Les yeux bleus du ciel
Des hommes habitent la haine comme d’autres une cabane. Ils crèvent les yeux bleus du ciel, arrachent les ailes des papillons, répètent des prières à l’envers, maquillent la poésie avec des étrons et des odeurs de pisse. Ils n’ont jamais été enfants. Ils portent en bandoulière des chapelets de balles qu’ils prennent pour le Coran. Ils laissent des taches de sang sur la tâche du malheur. Enrobés de versets et de vers, ils écrasent les fourmilières. Pour invoquer leur Dieu, pour évoquer leur foi, ils massacrent l’amour et emprisonnent les poètes. Ils interdisent la musique, les visages, les peaux nues.
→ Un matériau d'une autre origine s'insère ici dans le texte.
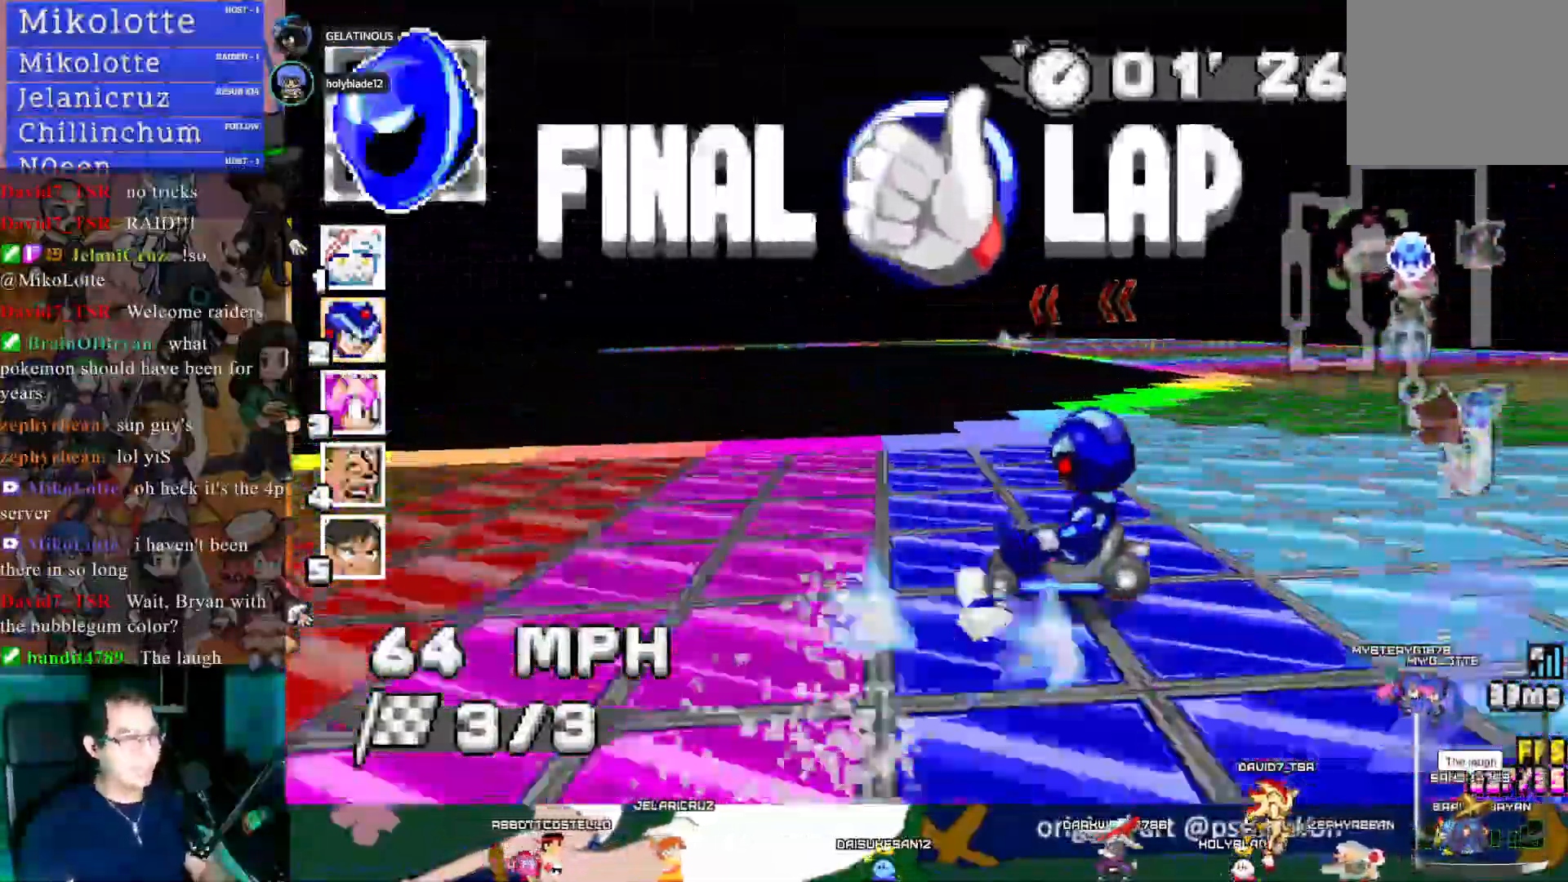
{"buttons": ["CROSS"], "left_stick": "center", "right_stick": "center", "events": [[83, "left_stick", "down-right"], [283, "R1", "up"], [350, "left_stick", "center"]]}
Devant eux, les feuilles des arbres sont des larmes. La sève pleure sous l’écorce. D’autres hommes ont mal devant eux. Ils ont honte et colère. Ils bâtissent des maisons d’amour. Ils les peignent de la couleur de l’espoir, sèment des fleurs côté cour. Ils posent des yeux propres sur la douleur du monde.
Les pas des hommes solidifient la terre, tracent des ornières dans l’espace, sèment des souvenirs dans l’humus du temps. La vérité se cache sous les jupes et les fonds de culotte. L’arôme du pain se mêle à l’odeur du sexe. La vie croise la mort dans l’escalier de service, entre la cave et les étages. Plus les pas sont petits et plus la route est longue. Il y a tant de sentiers qui forment un chemin, tant de chemins sous une route commune, tant de pas qui bifurquent. Il y a tant de gestes au bout des mains, tant de mots, tant de phrases entre les lèvres du silence, tant de fruits qui éclatent, tant de ballons crevés, tant de toupies qui tombent le plancher du temps.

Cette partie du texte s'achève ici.